▸ **Exercise data**
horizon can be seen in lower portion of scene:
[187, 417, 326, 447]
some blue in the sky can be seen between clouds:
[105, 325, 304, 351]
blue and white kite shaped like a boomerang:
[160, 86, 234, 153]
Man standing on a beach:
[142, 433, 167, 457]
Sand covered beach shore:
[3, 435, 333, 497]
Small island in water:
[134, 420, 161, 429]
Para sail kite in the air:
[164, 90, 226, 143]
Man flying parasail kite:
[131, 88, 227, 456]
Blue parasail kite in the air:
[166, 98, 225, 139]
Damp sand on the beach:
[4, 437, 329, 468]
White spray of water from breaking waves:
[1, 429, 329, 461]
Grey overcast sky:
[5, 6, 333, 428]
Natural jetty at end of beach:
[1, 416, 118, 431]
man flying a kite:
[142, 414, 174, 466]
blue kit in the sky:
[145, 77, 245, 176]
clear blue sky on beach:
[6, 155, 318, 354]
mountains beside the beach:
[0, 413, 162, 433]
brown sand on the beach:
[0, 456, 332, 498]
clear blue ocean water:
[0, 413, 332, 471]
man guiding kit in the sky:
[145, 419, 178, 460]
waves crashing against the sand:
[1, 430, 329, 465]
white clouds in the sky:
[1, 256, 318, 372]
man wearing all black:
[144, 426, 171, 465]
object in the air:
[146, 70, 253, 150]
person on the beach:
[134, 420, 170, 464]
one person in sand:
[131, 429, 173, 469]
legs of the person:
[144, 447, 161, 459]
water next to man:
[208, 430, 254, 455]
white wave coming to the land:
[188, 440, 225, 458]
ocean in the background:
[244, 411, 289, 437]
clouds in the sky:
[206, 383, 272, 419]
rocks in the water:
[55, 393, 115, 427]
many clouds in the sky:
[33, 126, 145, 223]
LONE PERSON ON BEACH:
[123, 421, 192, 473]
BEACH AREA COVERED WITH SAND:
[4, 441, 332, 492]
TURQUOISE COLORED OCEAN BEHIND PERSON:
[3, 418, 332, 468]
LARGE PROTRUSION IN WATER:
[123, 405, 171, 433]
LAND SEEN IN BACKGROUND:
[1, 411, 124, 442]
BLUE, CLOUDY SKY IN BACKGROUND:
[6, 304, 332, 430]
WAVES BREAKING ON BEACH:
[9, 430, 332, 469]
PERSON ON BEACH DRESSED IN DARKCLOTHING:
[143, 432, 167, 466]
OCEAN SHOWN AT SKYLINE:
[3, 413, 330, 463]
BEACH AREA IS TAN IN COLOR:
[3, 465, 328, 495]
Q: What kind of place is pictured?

▸ **Exercise requirements**
Return all of the records above verbatim, with every line unchanged and kept in its original order.

▸ **Completed task**
horizon can be seen in lower portion of scene:
[187, 417, 326, 447]
some blue in the sky can be seen between clouds:
[105, 325, 304, 351]
blue and white kite shaped like a boomerang:
[160, 86, 234, 153]
Man standing on a beach:
[142, 433, 167, 457]
Sand covered beach shore:
[3, 435, 333, 497]
Small island in water:
[134, 420, 161, 429]
Para sail kite in the air:
[164, 90, 226, 143]
Man flying parasail kite:
[131, 88, 227, 456]
Blue parasail kite in the air:
[166, 98, 225, 139]
Damp sand on the beach:
[4, 437, 329, 468]
White spray of water from breaking waves:
[1, 429, 329, 461]
Grey overcast sky:
[5, 6, 333, 428]
Natural jetty at end of beach:
[1, 416, 118, 431]
man flying a kite:
[142, 414, 174, 466]
blue kit in the sky:
[145, 77, 245, 176]
clear blue sky on beach:
[6, 155, 318, 354]
mountains beside the beach:
[0, 413, 162, 433]
brown sand on the beach:
[0, 456, 332, 498]
clear blue ocean water:
[0, 413, 332, 471]
man guiding kit in the sky:
[145, 419, 178, 460]
waves crashing against the sand:
[1, 430, 329, 465]
white clouds in the sky:
[1, 256, 318, 372]
man wearing all black:
[144, 426, 171, 465]
object in the air:
[146, 70, 253, 150]
person on the beach:
[134, 420, 170, 464]
one person in sand:
[131, 429, 173, 469]
legs of the person:
[144, 447, 161, 459]
water next to man:
[208, 430, 254, 455]
white wave coming to the land:
[188, 440, 225, 458]
ocean in the background:
[244, 411, 289, 437]
clouds in the sky:
[206, 383, 272, 419]
rocks in the water:
[55, 393, 115, 427]
many clouds in the sky:
[33, 126, 145, 223]
LONE PERSON ON BEACH:
[123, 421, 192, 473]
BEACH AREA COVERED WITH SAND:
[4, 441, 332, 492]
TURQUOISE COLORED OCEAN BEHIND PERSON:
[3, 418, 332, 468]
LARGE PROTRUSION IN WATER:
[123, 405, 171, 433]
LAND SEEN IN BACKGROUND:
[1, 411, 124, 442]
BLUE, CLOUDY SKY IN BACKGROUND:
[6, 304, 332, 430]
WAVES BREAKING ON BEACH:
[9, 430, 332, 469]
PERSON ON BEACH DRESSED IN DARKCLOTHING:
[143, 432, 167, 466]
OCEAN SHOWN AT SKYLINE:
[3, 413, 330, 463]
BEACH AREA IS TAN IN COLOR:
[3, 465, 328, 495]
Q: What kind of place is pictured?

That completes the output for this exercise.